Long’s time in the program had made him reexamine his life with a new perspective built on a foundation of gratitude.
“I’m grateful to God for waking me up this morning and giving me another day on this earth. I’m also equally grateful for this program because it’s given me a lot of opportunities, same as I’ve been given all my life,” said Long. “But for a long time, I had a sense of entitlement, like I was owed those things. Like I deserved it without putting any work in to get that. I felt like I was entitled to have the opportunity to be in this program and I took advantage of that for a long time. I wasn’t grateful for that.”
The man he is today acknowledged that is was actually a privilege to be in the Adult Drug Court program, compared to the man entering the program full of resentment.
“You guys kept me out of jail and I wasn’t thinking about it like that in the beginning. I resented having to get up to catch the bus to community service. I didn’t look at it the right way, I took it for granted,” said Long. “Gratitude is an action word so I have to show it by the way I live. I can’t even say I was going back to old behaviors at that point because I never stopped them. Those same old behaviors are what got me there in the first place. So something had to change and I just thank God that the people in this program didn’t give up on me when I made the decision to give up on myself.”
Instead, Long said he was only given opportunities to better himself in the program, helping him deal with old patterns and behaviors.

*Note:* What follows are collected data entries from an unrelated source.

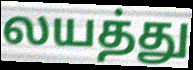
லயத்து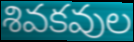
శివకవులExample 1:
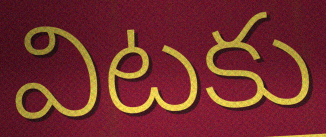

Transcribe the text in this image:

విటకు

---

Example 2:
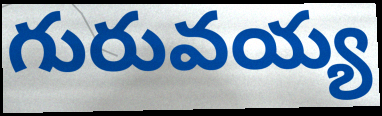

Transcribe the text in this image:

గురువయ్య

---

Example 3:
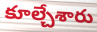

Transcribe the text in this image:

కూల్చేశారు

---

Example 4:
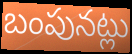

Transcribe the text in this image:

బంపునట్లు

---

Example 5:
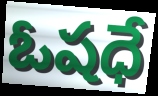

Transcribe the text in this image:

ఓషధే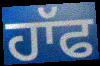
ਹਾੱਫ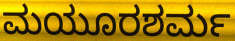
ಮಯೂರಶರ್ಮ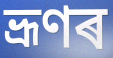
ভ্ৰূণৰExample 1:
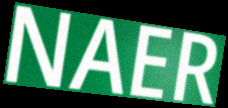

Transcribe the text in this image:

NAER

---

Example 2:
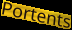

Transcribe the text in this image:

Portents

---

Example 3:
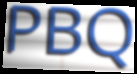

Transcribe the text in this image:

PBQ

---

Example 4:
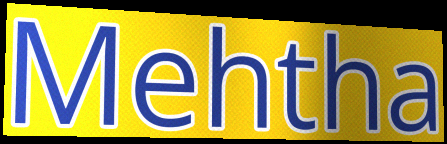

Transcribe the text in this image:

Mehtha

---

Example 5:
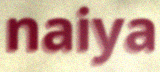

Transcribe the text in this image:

naiyaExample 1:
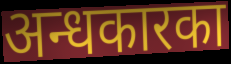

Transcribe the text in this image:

अन्धकारका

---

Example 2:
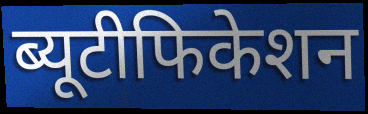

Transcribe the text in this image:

ब्यूटीफिकेशन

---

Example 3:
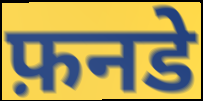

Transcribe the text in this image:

फ़नडे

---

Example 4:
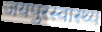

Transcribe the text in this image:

जयपुरस्वास्थ्य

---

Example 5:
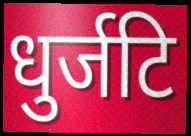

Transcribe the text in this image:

धुर्जटि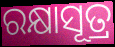
ରକ୍ଷାସୂତ୍ରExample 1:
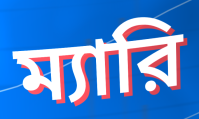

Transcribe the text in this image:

ম্যারি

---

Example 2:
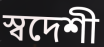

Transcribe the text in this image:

স্বদেশী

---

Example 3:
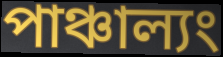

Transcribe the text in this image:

পাঞ্চাল্যং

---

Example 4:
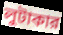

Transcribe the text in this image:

লুটাকার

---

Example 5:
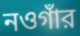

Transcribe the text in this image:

নওগাঁরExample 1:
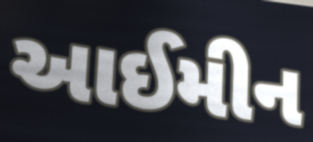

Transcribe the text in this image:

આઈમીન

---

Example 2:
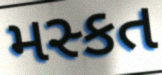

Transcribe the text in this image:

મસ્કત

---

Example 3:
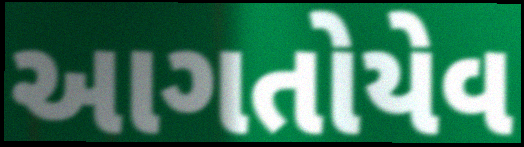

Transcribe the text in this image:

આગતોયેવ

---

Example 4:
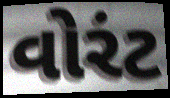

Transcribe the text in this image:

વોરંટ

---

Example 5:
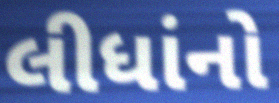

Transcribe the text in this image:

લીધાંનો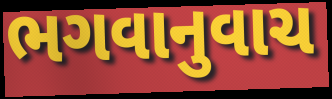
ભગવાનુવાચ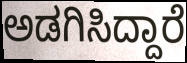
ಅಡಗಿಸಿದ್ದಾರೆ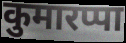
कुमारप्पाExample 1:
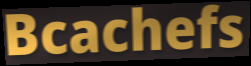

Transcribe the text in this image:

Bcachefs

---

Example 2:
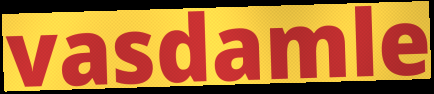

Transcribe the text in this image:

vasdamle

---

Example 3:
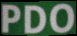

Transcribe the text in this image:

PDO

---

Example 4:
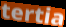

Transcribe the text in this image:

tertia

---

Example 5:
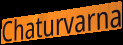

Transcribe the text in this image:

Chaturvarna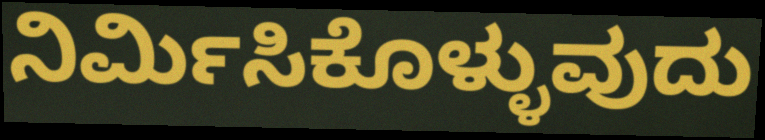
ನಿರ್ಮಿಸಿಕೊಳ್ಳುವುದು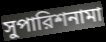
সুপারিশনামাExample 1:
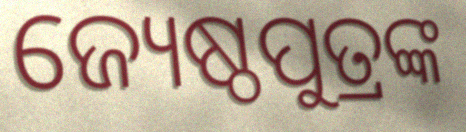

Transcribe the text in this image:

ଜ୍ୟେଷ୍ଠପୁତ୍ରଙ୍କ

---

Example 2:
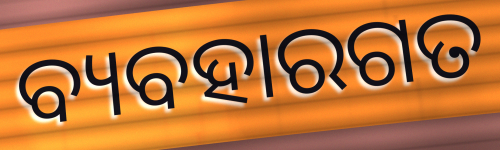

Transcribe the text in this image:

“I know now today, my decision making can’t be based on impulse. That’s an issue I had for a long time. I wanted to go off that first reaction, that first thought instead of thinking things through. There are consequences to every action, good and bad. Today, I understand that if I make good actions, I’ll have good consequences and good results. I keep that in my mind and I try to now live in a way that I am less self-centered. I am less focused on what I can do for myself and more focused on what I can do for others.”

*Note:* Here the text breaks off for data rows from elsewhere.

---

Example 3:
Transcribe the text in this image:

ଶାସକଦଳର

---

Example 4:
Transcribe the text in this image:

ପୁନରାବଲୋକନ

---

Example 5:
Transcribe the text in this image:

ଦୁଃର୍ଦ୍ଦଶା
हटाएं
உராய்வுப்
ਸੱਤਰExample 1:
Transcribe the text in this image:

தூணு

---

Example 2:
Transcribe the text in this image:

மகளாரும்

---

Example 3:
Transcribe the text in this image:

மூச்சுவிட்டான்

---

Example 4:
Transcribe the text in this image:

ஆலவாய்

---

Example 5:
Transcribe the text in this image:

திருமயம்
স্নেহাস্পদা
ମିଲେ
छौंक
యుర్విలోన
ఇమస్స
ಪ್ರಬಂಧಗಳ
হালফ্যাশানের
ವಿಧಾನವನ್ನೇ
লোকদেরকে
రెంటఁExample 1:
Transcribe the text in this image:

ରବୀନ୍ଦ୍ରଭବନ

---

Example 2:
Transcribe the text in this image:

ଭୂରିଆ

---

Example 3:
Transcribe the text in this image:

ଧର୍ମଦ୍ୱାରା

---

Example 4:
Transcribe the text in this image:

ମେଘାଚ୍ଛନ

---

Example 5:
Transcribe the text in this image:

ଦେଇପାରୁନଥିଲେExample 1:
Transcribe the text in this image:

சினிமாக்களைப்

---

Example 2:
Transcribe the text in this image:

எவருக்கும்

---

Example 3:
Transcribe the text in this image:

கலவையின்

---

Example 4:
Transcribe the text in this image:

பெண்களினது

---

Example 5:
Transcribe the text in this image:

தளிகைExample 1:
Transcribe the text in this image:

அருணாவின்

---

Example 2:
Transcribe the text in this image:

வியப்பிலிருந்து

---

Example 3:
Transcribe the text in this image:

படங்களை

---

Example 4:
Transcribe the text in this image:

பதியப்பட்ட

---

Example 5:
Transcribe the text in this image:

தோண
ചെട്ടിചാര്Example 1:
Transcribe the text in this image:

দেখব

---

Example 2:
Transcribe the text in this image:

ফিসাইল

Now having graduated, Long seeks to help others deal with their own struggles by sharing his own experience with both struggles and success.
Attorney Marcia Hebb, who represented both Farmer and Long, was also in attendance at Thursday’s graduation ceremony.
“Jacob, Coty, when I started this program with you, after awhile I became very surprised with how invested I became in your lives. I did not expect that to happen to me. That’s why I would get so mad when you messed up. I think it is important to know that the ups and downs you have in life don’t just affect you. They affect other people too. Your successes also affect all of us here. I thank you from the bottom of my heart for being a success and becoming the men you are today. Who you really were all along,” said Hebb.
An adult drug court is a specially designed court program. The purpose is to achieve a reduction in recidivism and substance abuse among offenders and to increase the likelihood of successful rehabilitation through early, continuous, and intense treatment; mandatory periodic drug testing; community supervision; appropriate sanctions and incentives; and other rehabilitation services, all of which is supervised by a judicial officer.